(Beginning of PROVIDED INFORMATION)

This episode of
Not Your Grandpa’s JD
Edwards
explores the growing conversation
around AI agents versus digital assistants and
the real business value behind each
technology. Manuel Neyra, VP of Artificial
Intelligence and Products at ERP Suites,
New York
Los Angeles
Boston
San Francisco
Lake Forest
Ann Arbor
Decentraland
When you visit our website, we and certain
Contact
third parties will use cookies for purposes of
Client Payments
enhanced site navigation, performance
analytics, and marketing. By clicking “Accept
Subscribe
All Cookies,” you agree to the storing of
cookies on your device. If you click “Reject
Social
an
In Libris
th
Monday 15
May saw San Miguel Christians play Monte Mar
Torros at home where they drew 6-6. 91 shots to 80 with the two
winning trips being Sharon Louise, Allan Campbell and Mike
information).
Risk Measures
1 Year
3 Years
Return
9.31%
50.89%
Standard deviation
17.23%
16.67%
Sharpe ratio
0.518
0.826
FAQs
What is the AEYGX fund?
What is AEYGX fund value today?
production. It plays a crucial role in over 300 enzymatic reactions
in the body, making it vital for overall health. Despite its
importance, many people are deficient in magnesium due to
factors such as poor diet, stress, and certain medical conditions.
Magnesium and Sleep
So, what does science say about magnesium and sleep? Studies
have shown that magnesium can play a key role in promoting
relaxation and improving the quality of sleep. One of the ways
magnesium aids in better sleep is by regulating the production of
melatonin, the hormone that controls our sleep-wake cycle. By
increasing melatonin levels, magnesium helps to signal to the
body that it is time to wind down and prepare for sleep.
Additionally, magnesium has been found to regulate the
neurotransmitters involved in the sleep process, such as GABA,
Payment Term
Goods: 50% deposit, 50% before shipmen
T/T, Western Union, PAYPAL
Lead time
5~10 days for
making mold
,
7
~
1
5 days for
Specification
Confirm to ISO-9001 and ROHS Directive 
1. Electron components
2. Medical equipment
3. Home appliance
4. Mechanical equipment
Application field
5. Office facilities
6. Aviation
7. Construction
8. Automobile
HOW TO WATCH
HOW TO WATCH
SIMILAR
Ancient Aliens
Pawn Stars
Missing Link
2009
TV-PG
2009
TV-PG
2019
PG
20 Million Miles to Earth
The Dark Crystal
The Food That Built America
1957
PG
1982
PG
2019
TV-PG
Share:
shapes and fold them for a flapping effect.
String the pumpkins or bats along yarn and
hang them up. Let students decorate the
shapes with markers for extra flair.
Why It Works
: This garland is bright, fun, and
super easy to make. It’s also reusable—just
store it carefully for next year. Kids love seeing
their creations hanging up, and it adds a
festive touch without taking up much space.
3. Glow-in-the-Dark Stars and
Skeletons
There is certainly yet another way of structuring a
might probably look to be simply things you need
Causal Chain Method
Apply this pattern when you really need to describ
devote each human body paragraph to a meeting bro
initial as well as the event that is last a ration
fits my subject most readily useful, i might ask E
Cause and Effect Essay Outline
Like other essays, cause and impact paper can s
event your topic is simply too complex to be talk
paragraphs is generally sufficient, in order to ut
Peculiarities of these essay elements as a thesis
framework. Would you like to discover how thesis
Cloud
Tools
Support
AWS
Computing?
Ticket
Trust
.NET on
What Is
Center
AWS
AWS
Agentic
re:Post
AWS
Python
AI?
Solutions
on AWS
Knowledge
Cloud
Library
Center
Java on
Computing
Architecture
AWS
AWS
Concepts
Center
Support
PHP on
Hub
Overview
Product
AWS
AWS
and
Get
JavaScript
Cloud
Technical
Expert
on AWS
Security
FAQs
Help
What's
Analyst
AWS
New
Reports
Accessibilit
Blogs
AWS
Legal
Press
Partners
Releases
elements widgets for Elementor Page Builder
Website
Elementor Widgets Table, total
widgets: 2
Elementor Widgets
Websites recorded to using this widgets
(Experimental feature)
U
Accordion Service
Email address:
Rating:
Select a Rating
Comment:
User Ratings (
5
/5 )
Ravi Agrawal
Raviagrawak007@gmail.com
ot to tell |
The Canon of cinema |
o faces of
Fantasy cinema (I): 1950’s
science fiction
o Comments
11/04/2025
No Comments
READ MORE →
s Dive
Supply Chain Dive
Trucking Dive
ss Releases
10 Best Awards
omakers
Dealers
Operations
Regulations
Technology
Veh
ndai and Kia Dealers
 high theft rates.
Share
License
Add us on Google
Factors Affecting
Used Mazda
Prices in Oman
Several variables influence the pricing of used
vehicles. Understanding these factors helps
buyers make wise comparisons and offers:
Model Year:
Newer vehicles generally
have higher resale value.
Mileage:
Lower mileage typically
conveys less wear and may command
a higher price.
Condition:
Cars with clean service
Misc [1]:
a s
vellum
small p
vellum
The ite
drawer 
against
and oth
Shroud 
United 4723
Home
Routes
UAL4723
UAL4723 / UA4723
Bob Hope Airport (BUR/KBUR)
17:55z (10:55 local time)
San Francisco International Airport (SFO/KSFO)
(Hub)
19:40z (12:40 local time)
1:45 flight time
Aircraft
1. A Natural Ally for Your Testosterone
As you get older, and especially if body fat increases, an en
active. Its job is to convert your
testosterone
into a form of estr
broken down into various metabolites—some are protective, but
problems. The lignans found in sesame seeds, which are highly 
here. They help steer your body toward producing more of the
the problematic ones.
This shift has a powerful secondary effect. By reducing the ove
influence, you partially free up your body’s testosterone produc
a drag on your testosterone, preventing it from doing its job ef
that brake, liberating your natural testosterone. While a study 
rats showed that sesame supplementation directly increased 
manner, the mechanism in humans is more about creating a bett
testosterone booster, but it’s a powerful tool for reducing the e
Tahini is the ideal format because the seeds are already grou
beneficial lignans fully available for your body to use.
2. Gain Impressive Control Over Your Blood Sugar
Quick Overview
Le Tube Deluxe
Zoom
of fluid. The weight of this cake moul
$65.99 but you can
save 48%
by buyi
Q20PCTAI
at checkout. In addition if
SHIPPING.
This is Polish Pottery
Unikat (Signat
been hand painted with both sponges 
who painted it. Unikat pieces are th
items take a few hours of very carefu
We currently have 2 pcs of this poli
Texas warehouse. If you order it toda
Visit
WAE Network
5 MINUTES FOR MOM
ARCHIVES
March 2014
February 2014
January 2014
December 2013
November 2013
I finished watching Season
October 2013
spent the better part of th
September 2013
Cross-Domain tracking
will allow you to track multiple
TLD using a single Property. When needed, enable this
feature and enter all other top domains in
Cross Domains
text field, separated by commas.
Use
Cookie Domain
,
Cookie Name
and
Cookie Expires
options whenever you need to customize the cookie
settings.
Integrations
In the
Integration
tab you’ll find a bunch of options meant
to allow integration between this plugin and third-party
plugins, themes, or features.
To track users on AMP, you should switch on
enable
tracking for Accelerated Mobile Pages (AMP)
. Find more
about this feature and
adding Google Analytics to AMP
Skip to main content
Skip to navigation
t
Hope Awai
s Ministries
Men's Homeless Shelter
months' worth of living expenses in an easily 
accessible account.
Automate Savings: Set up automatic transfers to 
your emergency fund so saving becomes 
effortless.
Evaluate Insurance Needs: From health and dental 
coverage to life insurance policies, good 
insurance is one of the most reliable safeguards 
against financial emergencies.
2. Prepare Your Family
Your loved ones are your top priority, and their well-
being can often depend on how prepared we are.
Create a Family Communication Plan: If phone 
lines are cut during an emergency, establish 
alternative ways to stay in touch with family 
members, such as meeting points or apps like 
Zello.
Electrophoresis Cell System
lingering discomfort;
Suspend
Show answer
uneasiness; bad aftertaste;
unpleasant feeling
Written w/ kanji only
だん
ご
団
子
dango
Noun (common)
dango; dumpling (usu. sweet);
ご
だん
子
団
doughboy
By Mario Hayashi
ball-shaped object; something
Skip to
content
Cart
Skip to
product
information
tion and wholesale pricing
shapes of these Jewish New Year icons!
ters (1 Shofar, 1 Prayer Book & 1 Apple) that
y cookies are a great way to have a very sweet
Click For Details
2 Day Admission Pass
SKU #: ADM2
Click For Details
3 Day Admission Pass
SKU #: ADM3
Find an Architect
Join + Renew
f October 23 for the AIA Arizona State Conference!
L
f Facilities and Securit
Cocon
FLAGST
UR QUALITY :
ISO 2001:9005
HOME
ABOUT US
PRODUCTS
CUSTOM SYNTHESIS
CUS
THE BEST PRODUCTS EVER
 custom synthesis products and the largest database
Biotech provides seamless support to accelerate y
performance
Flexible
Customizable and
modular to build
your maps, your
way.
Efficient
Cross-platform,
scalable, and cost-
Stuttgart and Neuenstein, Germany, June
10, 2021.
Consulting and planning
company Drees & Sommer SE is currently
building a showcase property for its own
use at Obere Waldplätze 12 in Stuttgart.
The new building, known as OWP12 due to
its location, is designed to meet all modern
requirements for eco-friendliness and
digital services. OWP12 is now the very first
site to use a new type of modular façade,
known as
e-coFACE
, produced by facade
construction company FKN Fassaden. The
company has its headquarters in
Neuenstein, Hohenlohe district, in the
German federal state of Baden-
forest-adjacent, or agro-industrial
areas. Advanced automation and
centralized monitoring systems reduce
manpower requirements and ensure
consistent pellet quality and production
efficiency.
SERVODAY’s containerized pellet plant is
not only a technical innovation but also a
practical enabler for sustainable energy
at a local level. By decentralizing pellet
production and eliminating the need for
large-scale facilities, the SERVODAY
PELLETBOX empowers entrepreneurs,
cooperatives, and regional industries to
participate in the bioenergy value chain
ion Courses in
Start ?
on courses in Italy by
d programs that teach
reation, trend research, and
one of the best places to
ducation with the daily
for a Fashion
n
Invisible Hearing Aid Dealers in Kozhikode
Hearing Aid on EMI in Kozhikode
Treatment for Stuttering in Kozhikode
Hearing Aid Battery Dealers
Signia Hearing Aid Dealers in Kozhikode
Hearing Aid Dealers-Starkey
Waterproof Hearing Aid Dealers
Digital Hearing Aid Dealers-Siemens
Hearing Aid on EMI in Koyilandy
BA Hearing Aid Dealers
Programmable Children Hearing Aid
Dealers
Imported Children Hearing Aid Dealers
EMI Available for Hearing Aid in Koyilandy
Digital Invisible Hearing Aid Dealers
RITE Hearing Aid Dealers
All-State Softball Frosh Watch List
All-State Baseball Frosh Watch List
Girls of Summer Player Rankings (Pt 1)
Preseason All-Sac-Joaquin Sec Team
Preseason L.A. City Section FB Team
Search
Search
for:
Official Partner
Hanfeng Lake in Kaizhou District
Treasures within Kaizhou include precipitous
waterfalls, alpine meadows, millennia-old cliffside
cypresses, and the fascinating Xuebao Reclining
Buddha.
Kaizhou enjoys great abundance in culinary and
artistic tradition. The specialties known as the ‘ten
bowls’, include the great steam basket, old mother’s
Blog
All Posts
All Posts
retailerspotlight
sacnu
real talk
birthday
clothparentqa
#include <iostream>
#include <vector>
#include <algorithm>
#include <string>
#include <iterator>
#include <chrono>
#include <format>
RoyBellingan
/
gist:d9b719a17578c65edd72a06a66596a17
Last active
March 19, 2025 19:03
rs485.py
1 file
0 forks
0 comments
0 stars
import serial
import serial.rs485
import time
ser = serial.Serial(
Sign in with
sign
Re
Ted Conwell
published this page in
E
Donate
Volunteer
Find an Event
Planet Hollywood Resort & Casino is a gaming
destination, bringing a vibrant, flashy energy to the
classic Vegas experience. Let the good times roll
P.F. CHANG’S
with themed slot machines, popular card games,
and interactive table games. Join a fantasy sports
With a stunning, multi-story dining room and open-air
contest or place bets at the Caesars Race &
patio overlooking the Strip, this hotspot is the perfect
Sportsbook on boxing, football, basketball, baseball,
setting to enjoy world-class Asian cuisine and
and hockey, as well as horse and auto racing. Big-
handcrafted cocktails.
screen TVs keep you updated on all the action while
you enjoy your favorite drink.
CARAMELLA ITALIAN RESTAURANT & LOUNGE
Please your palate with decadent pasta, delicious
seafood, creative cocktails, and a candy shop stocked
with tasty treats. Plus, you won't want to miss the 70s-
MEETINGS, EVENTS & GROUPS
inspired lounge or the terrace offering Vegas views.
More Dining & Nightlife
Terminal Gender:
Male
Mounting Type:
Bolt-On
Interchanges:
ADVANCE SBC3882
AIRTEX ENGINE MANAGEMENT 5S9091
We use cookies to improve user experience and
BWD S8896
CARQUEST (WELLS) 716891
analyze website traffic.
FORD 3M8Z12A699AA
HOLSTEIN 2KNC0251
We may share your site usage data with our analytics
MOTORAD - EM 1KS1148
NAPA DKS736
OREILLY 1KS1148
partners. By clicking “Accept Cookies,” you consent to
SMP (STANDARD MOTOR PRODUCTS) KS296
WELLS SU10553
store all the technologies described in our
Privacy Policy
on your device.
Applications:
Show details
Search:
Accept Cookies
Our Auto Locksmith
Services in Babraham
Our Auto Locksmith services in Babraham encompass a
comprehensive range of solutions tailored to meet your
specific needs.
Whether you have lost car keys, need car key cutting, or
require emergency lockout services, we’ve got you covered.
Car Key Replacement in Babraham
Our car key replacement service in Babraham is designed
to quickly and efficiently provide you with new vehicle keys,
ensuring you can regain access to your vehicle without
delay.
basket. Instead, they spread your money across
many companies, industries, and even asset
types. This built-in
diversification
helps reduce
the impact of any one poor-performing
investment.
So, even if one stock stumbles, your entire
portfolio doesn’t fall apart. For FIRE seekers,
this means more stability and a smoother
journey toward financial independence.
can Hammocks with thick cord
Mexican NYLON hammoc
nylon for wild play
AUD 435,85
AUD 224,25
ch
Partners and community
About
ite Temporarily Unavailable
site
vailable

(End of PROVIDED INFORMATION)

**AIM OF THE EXERCISE:**
In the entries above, how many lines hold the word "into"? State the number only.

**ANSWER AREA:**
2